Copy nothing but the lines from the opening of the entries through the line that contains "gprsDelka, Jablunkov: 16.2 -> 19", exactly as written. Drop the pictures.

Records drawn from a dataset
- - -
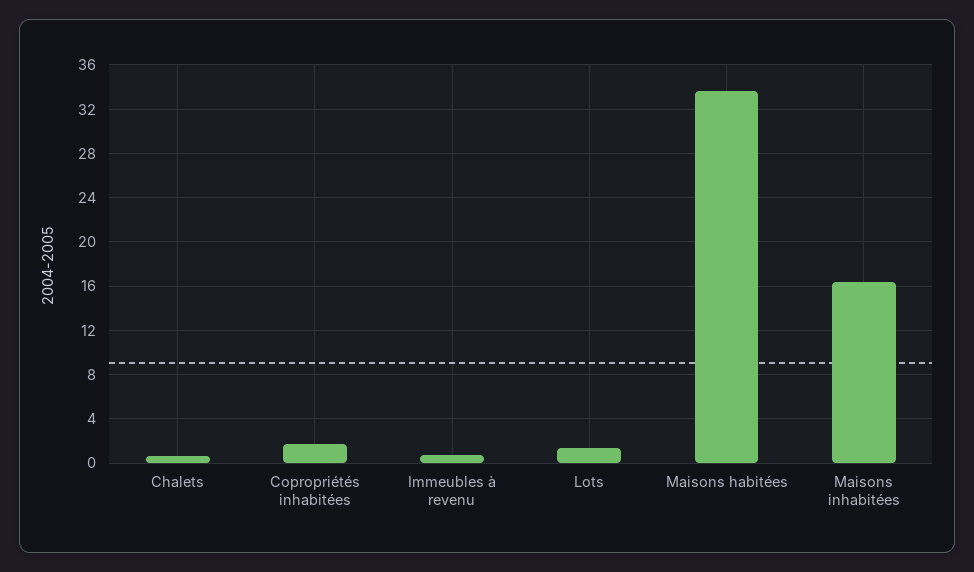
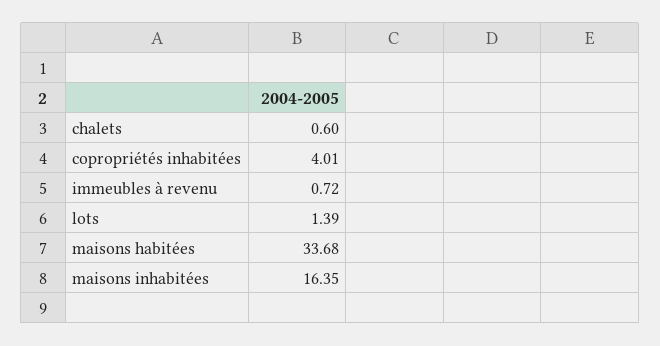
Copropriétés inhabitées: 2 -> 4.01

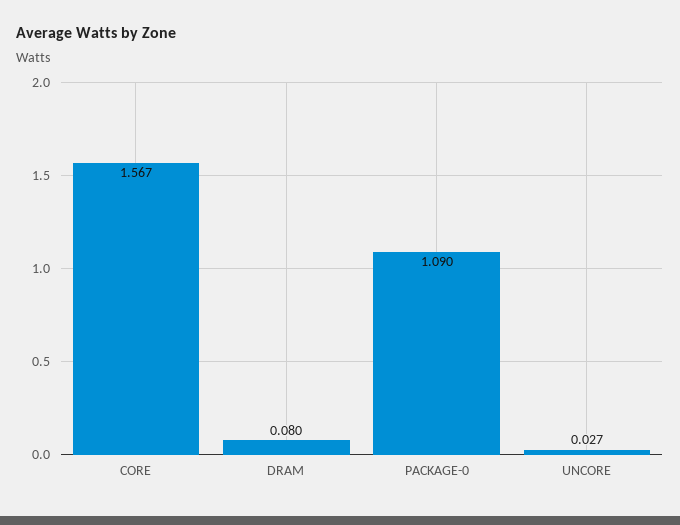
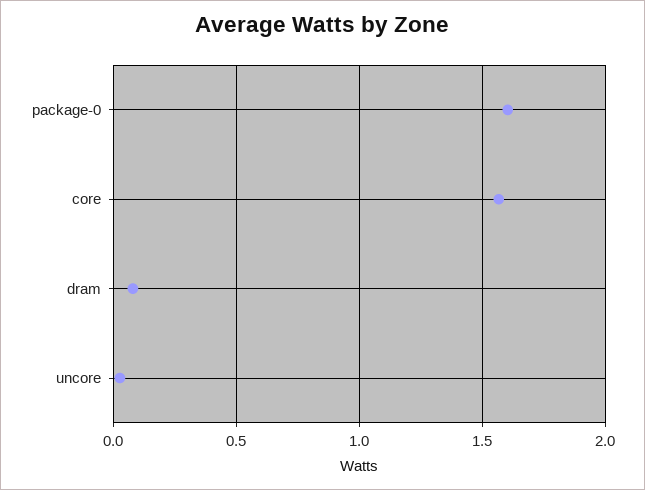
PACKAGE-0: 1.09 -> 1.6

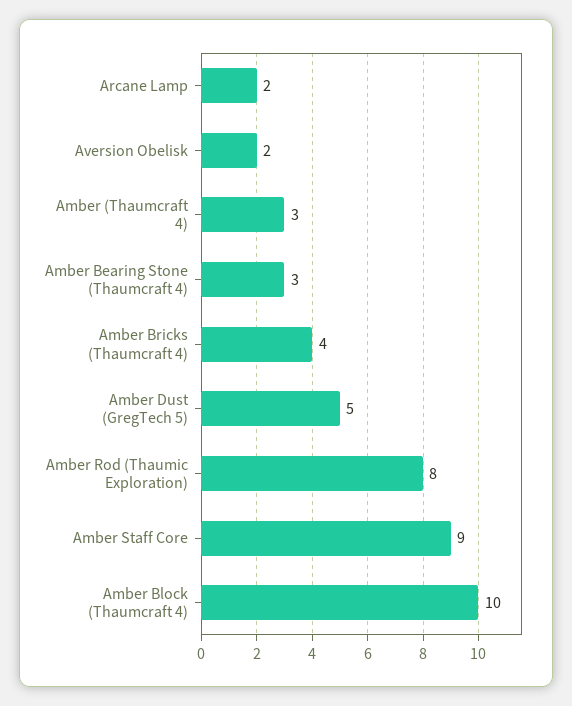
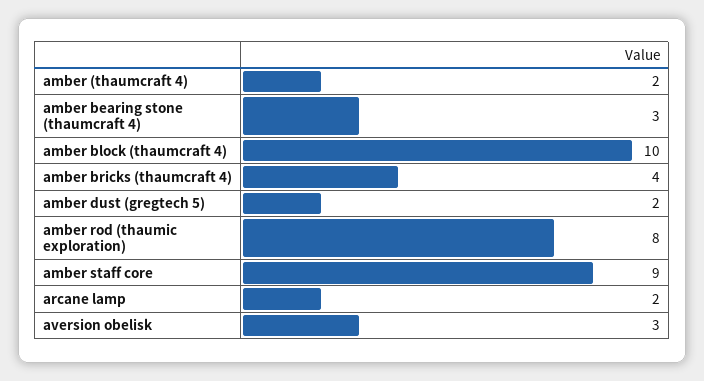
Aversion Obelisk: 2 -> 3
Amber (Thaumcraft 4): 3 -> 2
Amber Dust (GregTech 5): 5 -> 2

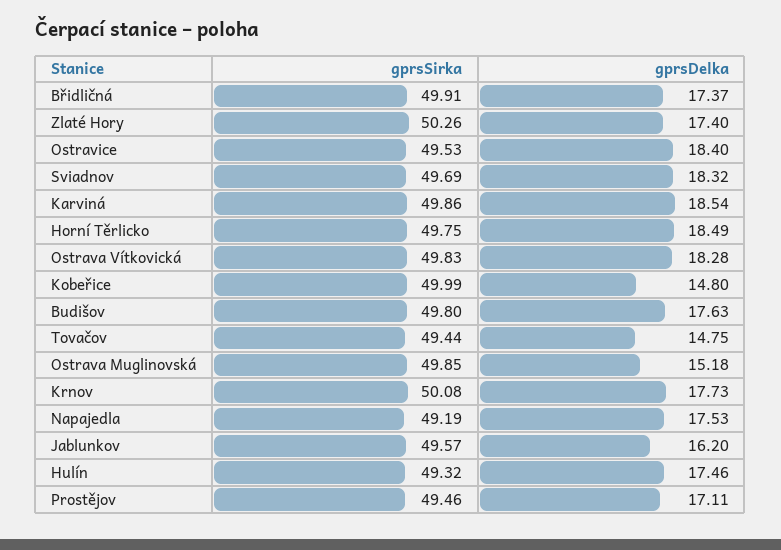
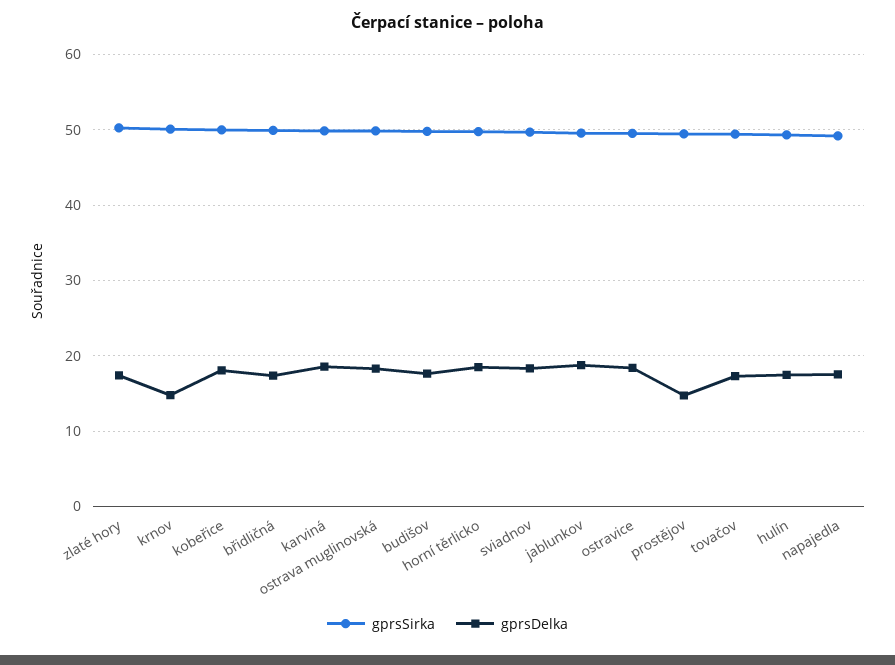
gprsSirka, Ostrava Vítkovická: 49.83 -> none
gprsDelka, Ostrava Vítkovická: 18.28 -> none
gprsDelka, Kobeřice: 14.8 -> 18
gprsDelka, Tovačov: 14.75 -> 17
gprsDelka, Ostrava Muglinovská: 15.18 -> 18
gprsDelka, Krnov: 17.73 -> 15
gprsDelka, Jablunkov: 16.2 -> 19
gprsDelka, Prostějov: 17.11 -> 15

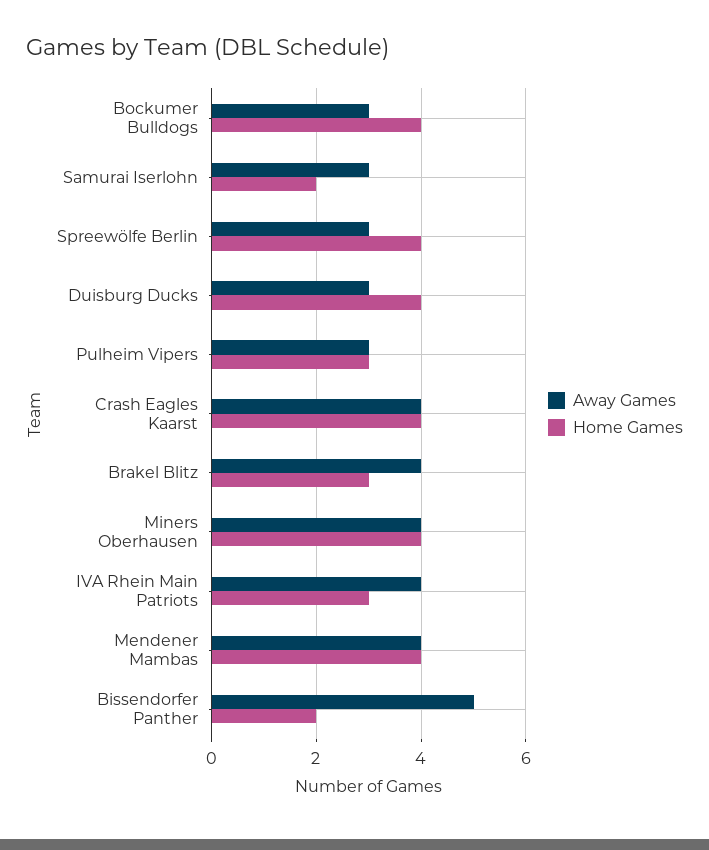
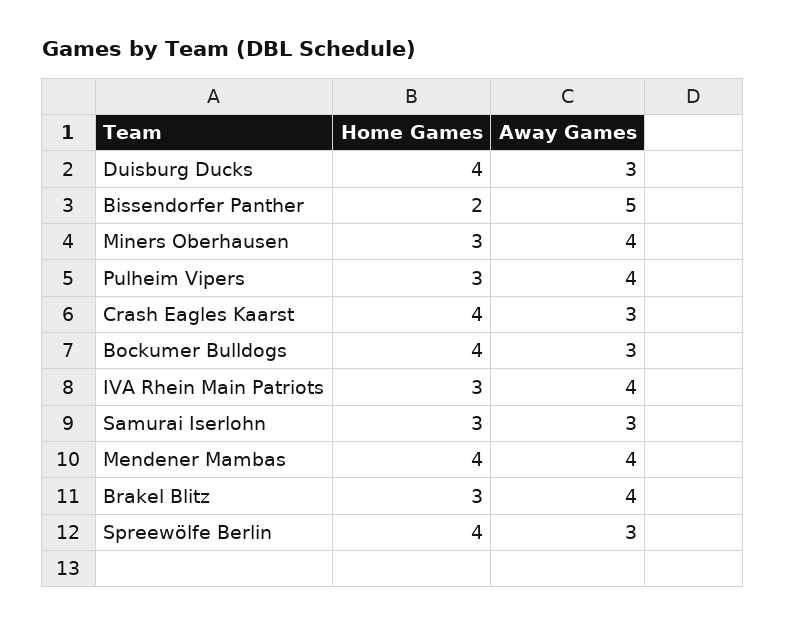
Home Games, Samurai Iserlohn: 2 -> 3
Away Games, Pulheim Vipers: 3 -> 4
Away Games, Crash Eagles Kaarst: 4 -> 3
Home Games, Miners Oberhausen: 4 -> 3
- - -
◆ **WRITTEN ANSWER**
Copropriétés inhabitées: 2 -> 4.01

PACKAGE-0: 1.09 -> 1.6

Aversion Obelisk: 2 -> 3
Amber (Thaumcraft 4): 3 -> 2
Amber Dust (GregTech 5): 5 -> 2

gprsSirka, Ostrava Vítkovická: 49.83 -> none
gprsDelka, Ostrava Vítkovická: 18.28 -> none
gprsDelka, Kobeřice: 14.8 -> 18
gprsDelka, Tovačov: 14.75 -> 17
gprsDelka, Ostrava Muglinovská: 15.18 -> 18
gprsDelka, Krnov: 17.73 -> 15
gprsDelka, Jablunkov: 16.2 -> 19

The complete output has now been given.